_What is expected:_ Count the lines in the data below that contain the string "nearest". Reply with only that number.

Provided data Start Marker

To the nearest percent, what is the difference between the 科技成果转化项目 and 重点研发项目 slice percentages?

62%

Provided data End Marker
Provided data Start Marker

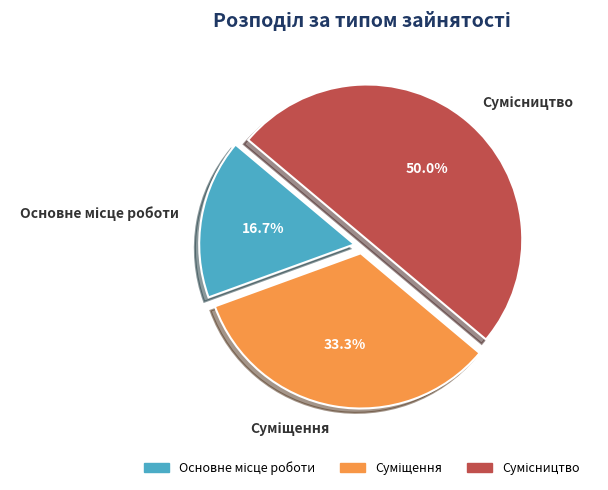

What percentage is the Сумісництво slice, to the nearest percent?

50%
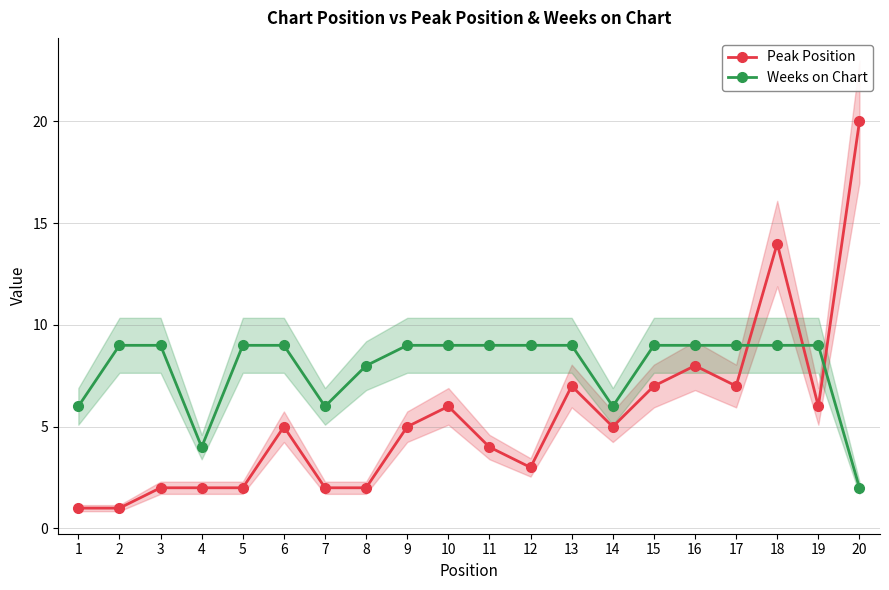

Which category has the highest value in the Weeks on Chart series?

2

Provided data End Marker

_Solution to this problem:_ 2